Mulligatawny was popular in India by the end of the 18th century,[1] and by the 19th century it began to appear in cookbooks of the day, with each cook (or cookbook) featuring its own recipe.[3] Recipes for mulligatawny varied greatly at that time and over the years (e.g., Maria Rundell’s A New System of Domestic Cookery contained three versions), and later versions of the soup included British modifications that included meat,[4] although the local Madras (modern Chennai) recipe on which it was based did not.[5] Early references to it in English go back to 1784.[6] In 1827, William Kitchiner wrote that it had become fashionable in Britain:

Mullaga-Tawny signifies pepper water. The progress of inexperienced peripatetic Palaticians[a] has lately been arrested by this outlandish word being pasted on the windows of our Coffee-Houses; it has, we believe, answered the “Restaurateurs'” purpose, and often excited John Bull, to walk in and taste—the more familiar name of Curry Soup—would, perhaps, not have had sufficient of the charms of novelty to seduce him from his much-loved Mock-Turtle. It is a fashionable Soup and a great favourite with our East Indian friends, and we give the best receipt[b] we could procure for it.[7][8]

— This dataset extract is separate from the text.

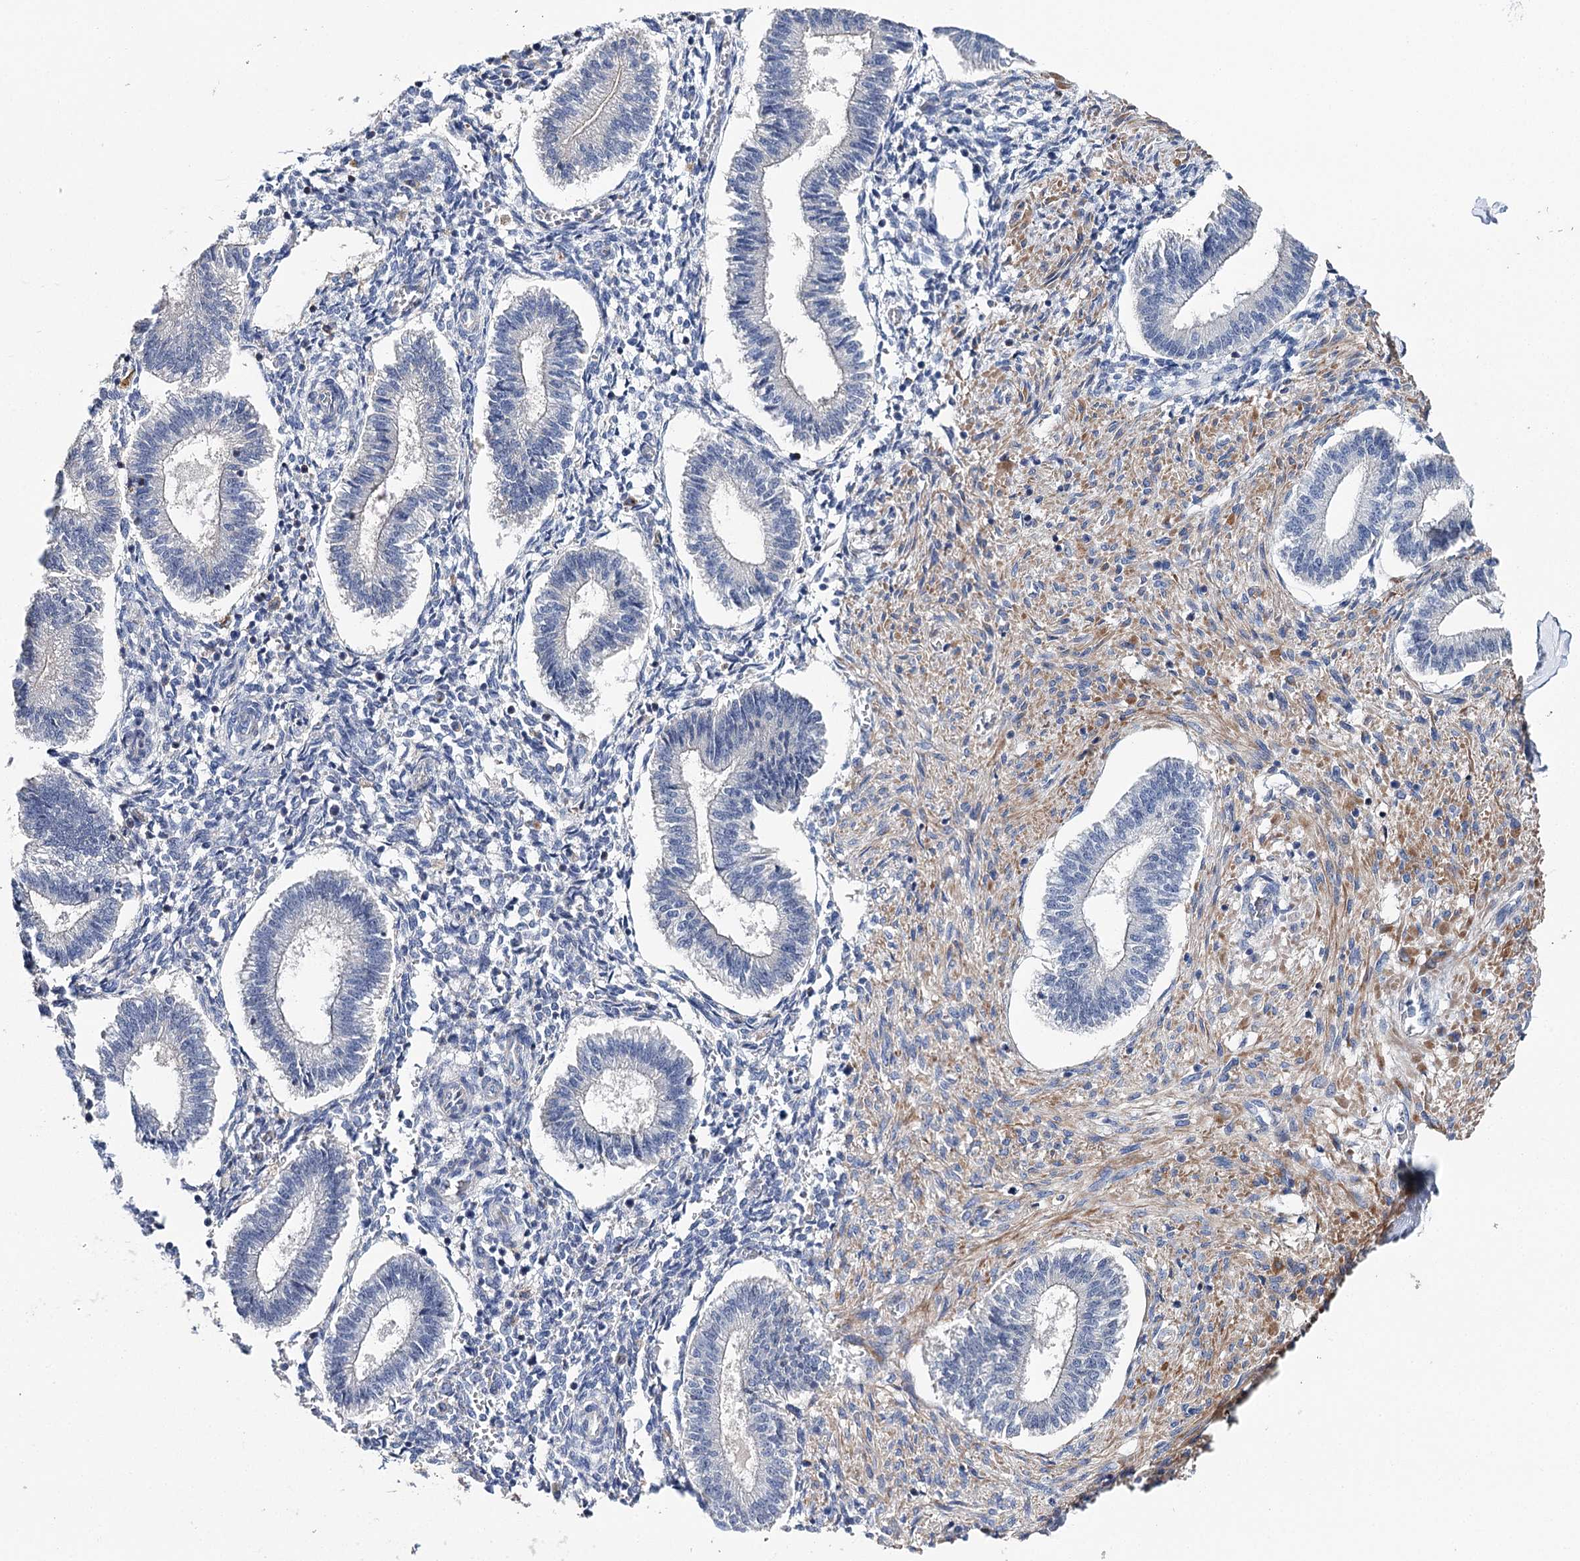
{"staining": {"intensity": "negative", "quantity": "none", "location": "none"}, "tissue": "endometrium", "cell_type": "Cells in endometrial stroma", "image_type": "normal", "snomed": [{"axis": "morphology", "description": "Normal tissue, NOS"}, {"axis": "topography", "description": "Endometrium"}], "caption": "Immunohistochemical staining of benign endometrium exhibits no significant staining in cells in endometrial stroma.", "gene": "EPYC", "patient": {"sex": "female", "age": 25}}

Mulligatawny recipe from Charles Dickens’s weekly magazine All The Year Round, 22 August 1868 (page 249)
By the mid-1800s, Arthur Robert Kenney-Herbert (1840–1916), under the pen name Wyvern, wrote in his popular Culinary Jottings that “really well-made mulligatunny is … a thing of the past.”[5] He also noted that this simple recipe prepared by poorer natives of Madras as made by “Mootoosamy” was made by pounding:

a dessert-spoonful of tamarind, six red chillies, six cloves of garlic, a tea-spoonful of mustard seed, a salt-spoonful of fenugreek seed, twelve black peppercorns, a tea-spoonful of salt, and six leaves of karay-pauk. When worked to a paste, he adds a pint of water, and boils the mixture for a quarter of an hour. While this is going on, he cuts up two small onions, puts them into a chatty, and fries them in dessert-spoonful of ghee till they begin to turn brown, when he strains the pepper-water into the chatty, and cooks the mixture for five minutes, after which it is ready. The pepper-water is, of course, eaten with a large quantity of boiled rice, and is a meal in itself.